=== MATERIAL PROVIDED ===

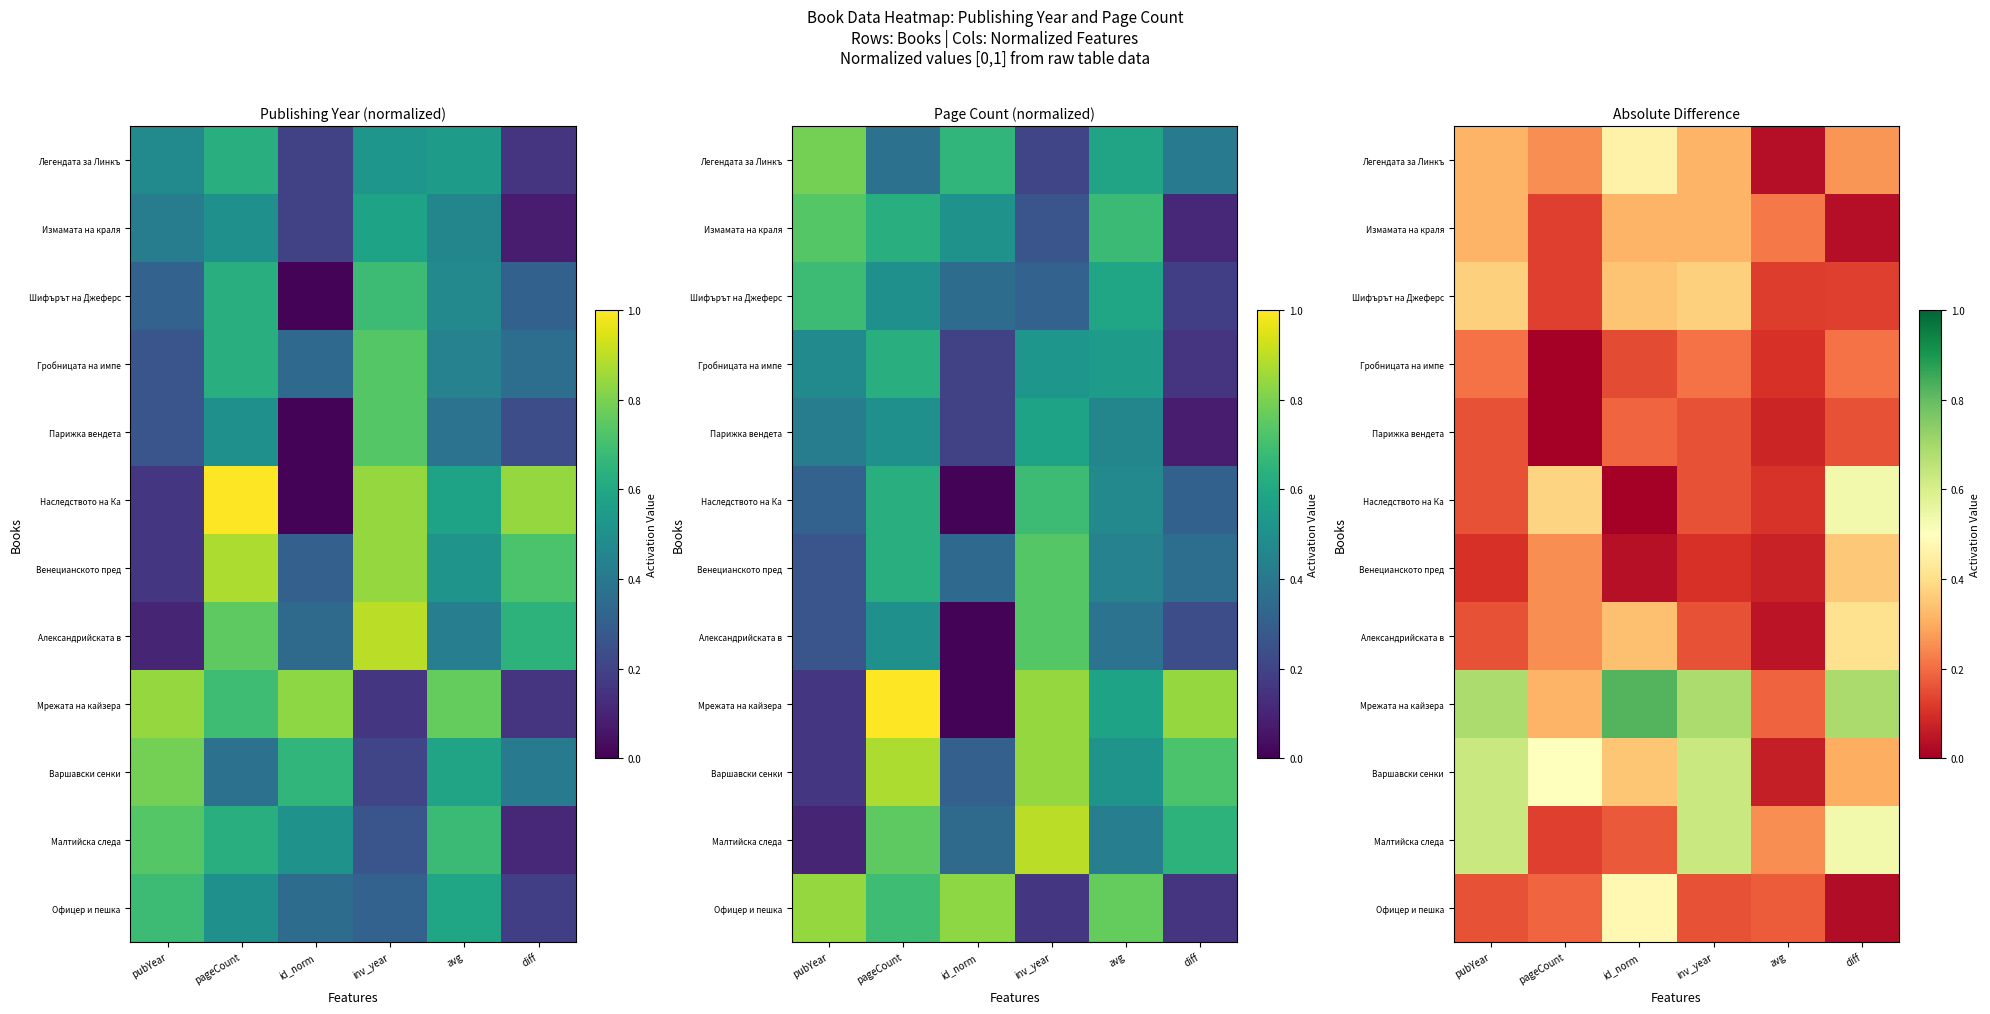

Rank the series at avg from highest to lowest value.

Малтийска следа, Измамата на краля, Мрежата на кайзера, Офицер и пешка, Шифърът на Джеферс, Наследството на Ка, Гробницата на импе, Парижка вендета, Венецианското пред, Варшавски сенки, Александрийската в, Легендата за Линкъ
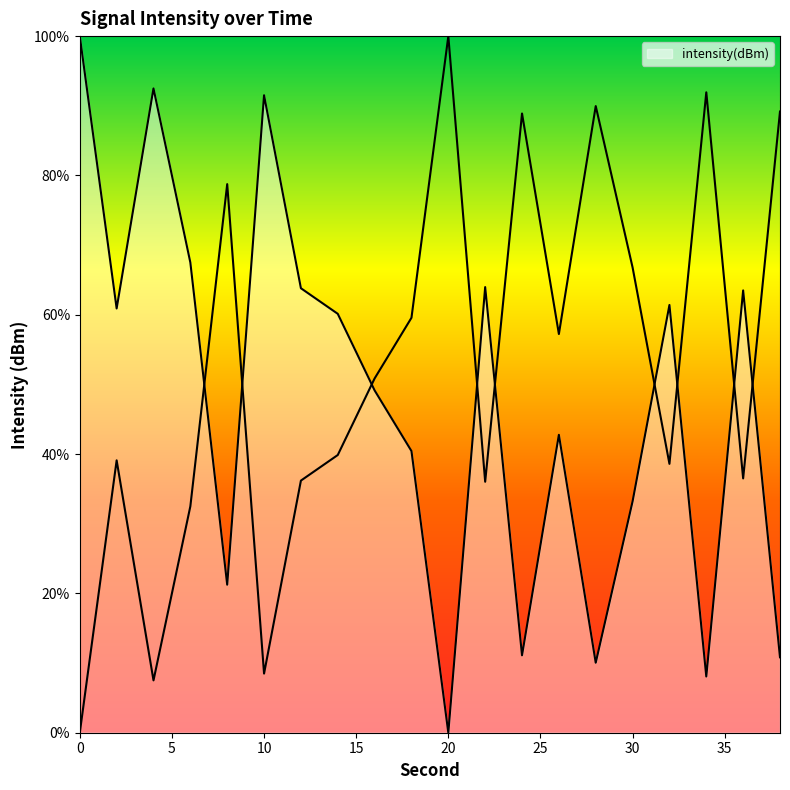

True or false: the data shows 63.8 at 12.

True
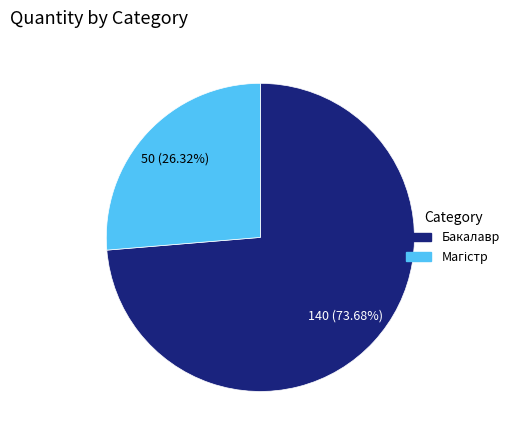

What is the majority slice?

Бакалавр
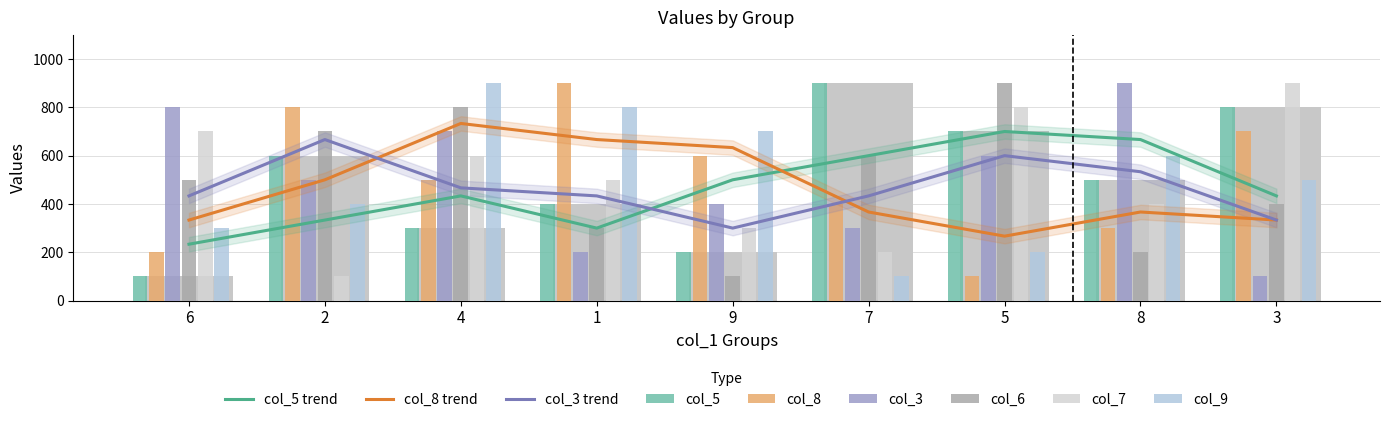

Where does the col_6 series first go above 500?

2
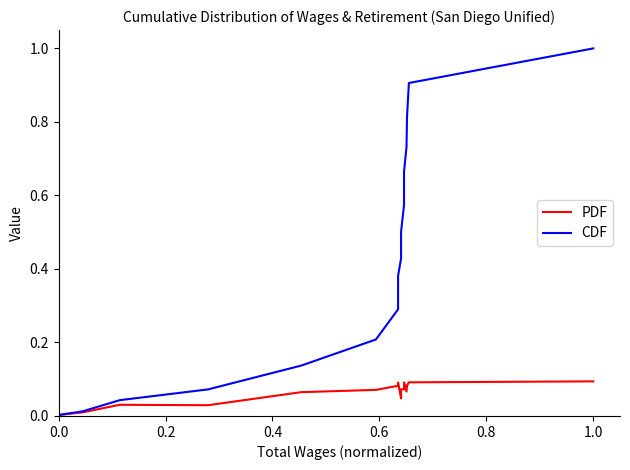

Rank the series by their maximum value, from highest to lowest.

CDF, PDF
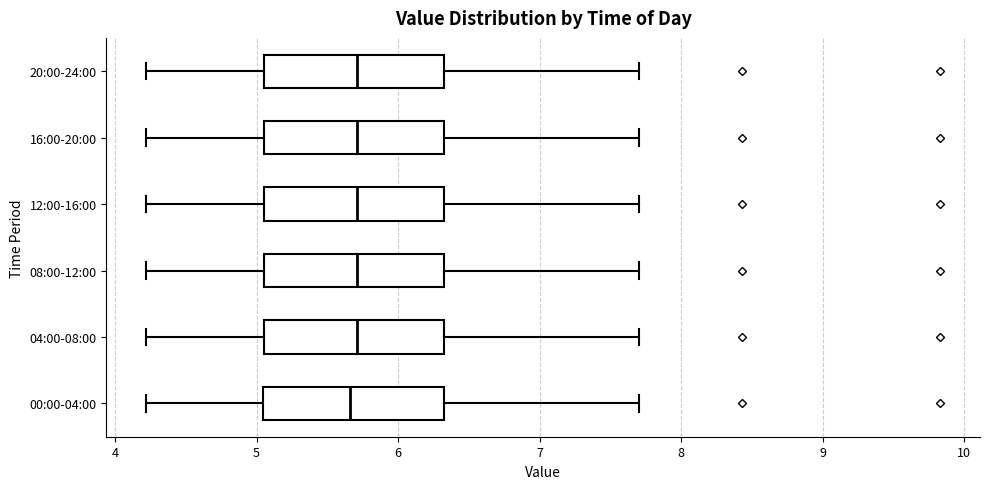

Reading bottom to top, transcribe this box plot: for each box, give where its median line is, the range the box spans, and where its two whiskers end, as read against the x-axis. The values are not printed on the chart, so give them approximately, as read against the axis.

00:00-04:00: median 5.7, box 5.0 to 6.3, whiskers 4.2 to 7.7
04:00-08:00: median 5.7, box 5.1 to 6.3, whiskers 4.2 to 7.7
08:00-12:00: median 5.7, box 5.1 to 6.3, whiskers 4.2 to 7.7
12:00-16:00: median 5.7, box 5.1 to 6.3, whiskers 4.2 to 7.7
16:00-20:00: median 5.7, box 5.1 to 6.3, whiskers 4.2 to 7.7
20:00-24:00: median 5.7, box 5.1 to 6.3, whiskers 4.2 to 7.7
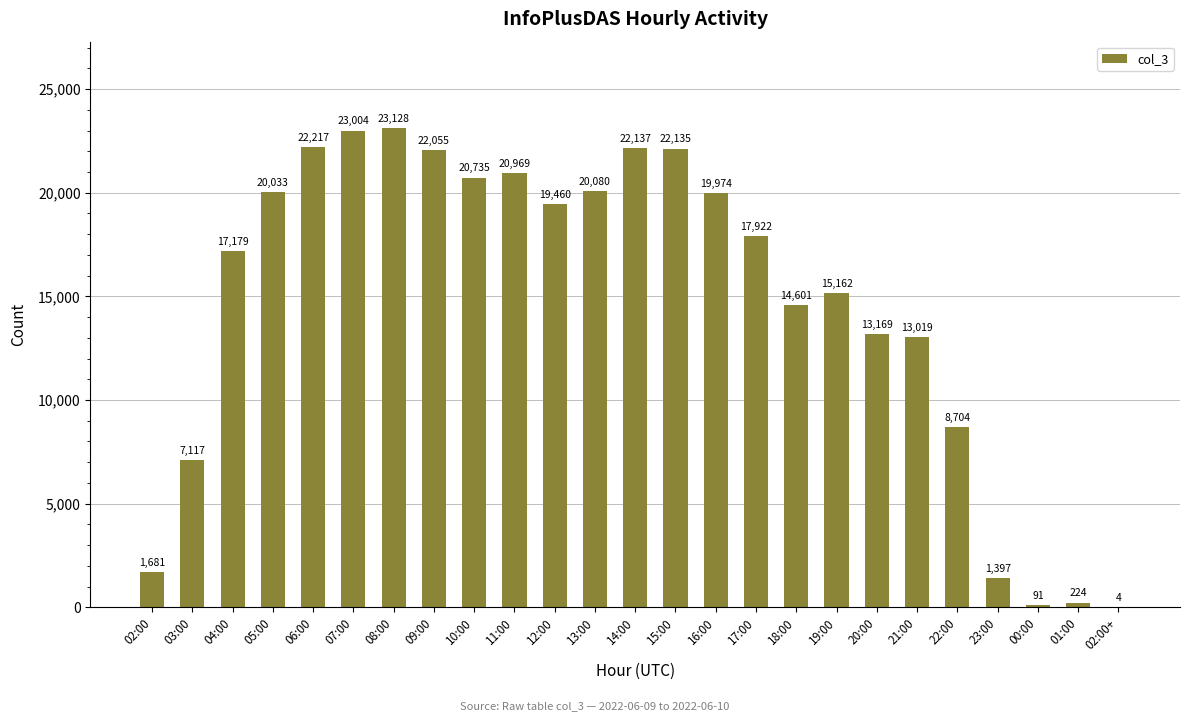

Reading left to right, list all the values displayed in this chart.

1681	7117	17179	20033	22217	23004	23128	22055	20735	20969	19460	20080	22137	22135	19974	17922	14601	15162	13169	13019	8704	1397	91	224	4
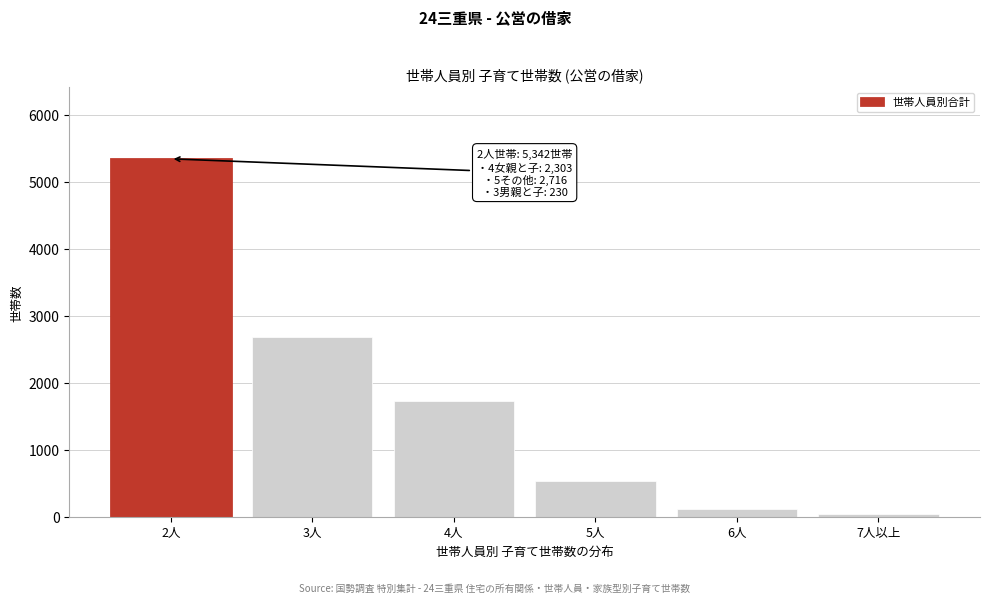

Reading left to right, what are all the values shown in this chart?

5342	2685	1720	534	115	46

===

Format every line of the material above as a JSON list of strings, one string per line, and leave out blank lines and the picture lines.

[
  "Rank the series at avg from highest to lowest value.",
  "Малтийска следа, Измамата на краля, Мрежата на кайзера, Офицер и пешка, Шифърът на Джеферс, Наследството на Ка, Гробницата на импе, Парижка вендета, Венецианското пред, Варшавски сенки, Александрийската в, Легендата за Линкъ",
  "True or false: the data shows 63.8 at 12.",
  "True",
  "What is the majority slice?",
  "Бакалавр",
  "Where does the col_6 series first go above 500?",
  "2",
  "Rank the series by their maximum value, from highest to lowest.",
  "CDF, PDF",
  "Reading bottom to top, transcribe this box plot: for each box, give where its median line is, the range the box spans, and where its two whiskers end, as read against the x-axis. The values are not printed on the chart, so give them approximately, as read against the axis.",
  "00:00-04:00: median 5.7, box 5.0 to 6.3, whiskers 4.2 to 7.7",
  "04:00-08:00: median 5.7, box 5.1 to 6.3, whiskers 4.2 to 7.7",
  "08:00-12:00: median 5.7, box 5.1 to 6.3, whiskers 4.2 to 7.7",
  "12:00-16:00: median 5.7, box 5.1 to 6.3, whiskers 4.2 to 7.7",
  "16:00-20:00: median 5.7, box 5.1 to 6.3, whiskers 4.2 to 7.7",
  "20:00-24:00: median 5.7, box 5.1 to 6.3, whiskers 4.2 to 7.7",
  "Reading left to right, list all the values displayed in this chart.",
  "1681\t7117\t17179\t20033\t22217\t23004\t23128\t22055\t20735\t20969\t19460\t20080\t22137\t22135\t19974\t17922\t14601\t15162\t13169\t13019\t8704\t1397\t91\t224\t4",
  "Reading left to right, what are all the values shown in this chart?",
  "5342\t2685\t1720\t534\t115\t46"
]